Kidnappings still plague Mexico

Published: June 9, 2004 at 6:25 PM
By ELIZA BARCLAY

WASHINGTON, June 9 (UPI) -- Kidnapping in Mexico has long been a lucrative industry that has plagued the country's psyche with fear and filled the pockets of plotters and conspiring law enforcement officers.

While federal data from the Mexican Attorney General indicates that the country's kidnappings are on the decline, experts say official conclusions are wrong.

The Mexican daily El Universal Wednesday obtained a report from the Attorney General's office, which cited that only four remaining kidnapping groups in the country are large enough to be classified as organized crime rings.

According to the document, the PGR has broken up over 45 groups dedicated to the crime and arrested 292 kidnapping suspects since President Vicente Fox took office in 2000. It also claims to have rescued 424 victims, and that only 5 percent of all ransoms demanded by kidnappers have been paid.

But Mexican crime experts say the real figures on kidnappings and other crimes could be five times as high as the government figures. The government's numbers are inaccurate in part because many victims are unwilling to report crime out of fear of neglect from the notoriously corrupt police.

René Jiménez Ornelas, who tracks kidnappings at Mexico's National Autonomous University (UNAM), told El Universal he estimates there are around 3,000 kidnappings a year.
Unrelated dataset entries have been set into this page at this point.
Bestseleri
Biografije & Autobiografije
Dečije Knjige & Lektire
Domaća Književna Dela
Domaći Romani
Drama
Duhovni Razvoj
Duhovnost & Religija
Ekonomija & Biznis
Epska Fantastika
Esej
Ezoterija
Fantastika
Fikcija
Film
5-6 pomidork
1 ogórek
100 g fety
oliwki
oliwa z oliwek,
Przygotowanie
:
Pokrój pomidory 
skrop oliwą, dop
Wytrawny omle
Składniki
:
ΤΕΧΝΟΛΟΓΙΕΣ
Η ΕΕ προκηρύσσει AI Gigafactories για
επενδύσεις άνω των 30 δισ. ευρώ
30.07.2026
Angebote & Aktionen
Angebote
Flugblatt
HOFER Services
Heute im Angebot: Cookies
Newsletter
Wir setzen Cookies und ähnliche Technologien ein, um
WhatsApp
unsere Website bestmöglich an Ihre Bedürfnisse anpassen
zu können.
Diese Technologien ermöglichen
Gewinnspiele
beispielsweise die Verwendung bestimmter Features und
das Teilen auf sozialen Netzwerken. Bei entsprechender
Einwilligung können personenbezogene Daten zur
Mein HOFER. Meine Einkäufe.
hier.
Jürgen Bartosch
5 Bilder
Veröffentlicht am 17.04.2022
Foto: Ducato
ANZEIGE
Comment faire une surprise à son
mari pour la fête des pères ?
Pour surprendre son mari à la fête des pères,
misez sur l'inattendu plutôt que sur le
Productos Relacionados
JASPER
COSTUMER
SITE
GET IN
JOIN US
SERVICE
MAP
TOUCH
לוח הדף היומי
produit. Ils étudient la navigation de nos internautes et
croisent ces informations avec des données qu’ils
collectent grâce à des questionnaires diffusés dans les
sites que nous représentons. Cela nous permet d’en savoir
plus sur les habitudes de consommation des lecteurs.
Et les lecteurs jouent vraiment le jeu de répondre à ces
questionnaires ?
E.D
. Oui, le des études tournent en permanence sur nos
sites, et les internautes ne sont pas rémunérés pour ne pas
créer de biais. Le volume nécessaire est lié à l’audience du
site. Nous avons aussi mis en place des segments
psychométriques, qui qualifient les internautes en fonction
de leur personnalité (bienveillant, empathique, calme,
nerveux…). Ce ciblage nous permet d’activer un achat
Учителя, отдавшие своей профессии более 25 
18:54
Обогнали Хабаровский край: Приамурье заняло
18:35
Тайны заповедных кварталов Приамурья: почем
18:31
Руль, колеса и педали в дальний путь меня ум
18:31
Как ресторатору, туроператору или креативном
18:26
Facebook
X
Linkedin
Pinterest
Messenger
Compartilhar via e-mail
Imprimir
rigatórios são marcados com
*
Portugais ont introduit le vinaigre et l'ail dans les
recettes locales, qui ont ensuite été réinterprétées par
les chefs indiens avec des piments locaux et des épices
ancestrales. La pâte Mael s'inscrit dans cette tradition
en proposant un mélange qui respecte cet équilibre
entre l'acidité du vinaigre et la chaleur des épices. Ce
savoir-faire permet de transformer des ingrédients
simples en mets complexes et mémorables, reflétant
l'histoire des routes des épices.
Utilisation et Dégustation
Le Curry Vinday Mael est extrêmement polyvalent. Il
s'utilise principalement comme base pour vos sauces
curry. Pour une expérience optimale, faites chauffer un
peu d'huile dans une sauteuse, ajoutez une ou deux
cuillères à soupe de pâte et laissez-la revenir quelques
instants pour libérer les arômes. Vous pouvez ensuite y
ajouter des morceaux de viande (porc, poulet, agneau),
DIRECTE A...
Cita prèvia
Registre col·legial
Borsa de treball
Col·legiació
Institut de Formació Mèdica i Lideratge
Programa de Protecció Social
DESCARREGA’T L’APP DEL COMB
"Mexico has a history of complicity between law enforcement an actual kidnappers," Armand Peschard-Sverdrup, director of the Mexico project at the Center for Strategic & International Studies in Washington, DC, told United Press International. "As a result, law enforcement is still seen skeptically by the Mexican people."

Mexico City police are known for frequently enhancing their modest salaries with bribes for traffic offenses and other small transgressions. And authorities have reported instances of police taking part in hold-ups and kidnappings.

Guillermo Velasco Arzac, the director and president of Mexico United Against Delinquency, a civil organization, announced June 2 Mexico ranks second in the world for the highest number of kidnappings registered each year.

"The phenomenon of kidnapping in Mexico is derived from the lack of coordination between the country's political bodies," Velasco Arzac said.

Velasco Arzac, also a member of the Civic Advisors for Public Security and Justice, said a change in Mexican penal laws is urgent. He added the number of abductions in the country "as it continues to be high, is occupying second place in the incidence of this crime" at the global scale.

Nevertheless, he signaled that year after year the number of this type of crime has gone down in Mexico. But he asserted because "the bands of kidnappers have not fallen apart," the phenomenon of kidnapping continues to register high incidence in the country.

Velasco Arzac said additionally the penal laws are obsolete and insufficient for attacking the problem.

Meanwhile, President Vicente Fox said Wednesday his government is not evading its responsibility around kidnappings and guaranteed that it will redouble its resources and collaboration with states to combat the illicit crimes.

In a recent report from the Economic and Social Council of the United Nations reported that in the last decade kidnappings have multiplied in countries like Mexico, Spain, Germany, Poland, the United Kingdom, and Trinidad and Tobago.

Mexico exemplifies the gravity of the phenomenon, which has doubled its figures between 2001 and 2002 from 245 to 464 incidents of kidnapping, according to the report.

Armand Peschard-Sverdrup noted that the prevalence of kidnapping in Mexico is a small part of a much broader problem that beleaguers Mexico's judicial system.

"As long as Mexico has a problem of impunity and a lack of professionalism among the Mexican law enforcement, problems like kidnapping will continue," Peschard-Sverdrup said. "But the Attorney General has done an incredible job of professionalizing the federal law enforcement so far."

Mexican Attorney General Rafaél Macedo has created a Mexican version of the Federal Bureau of Investigation, called the Agencia Federal de Investigacion.

Most promising, Peschard-Sverdrup said, is President Fox's comprehensive judicial reform proposal which will come up in the next Congressional session beginning in September.

"Judicial reform will be an important part of the upcoming legislative debate," Peschard-Sverdrup said.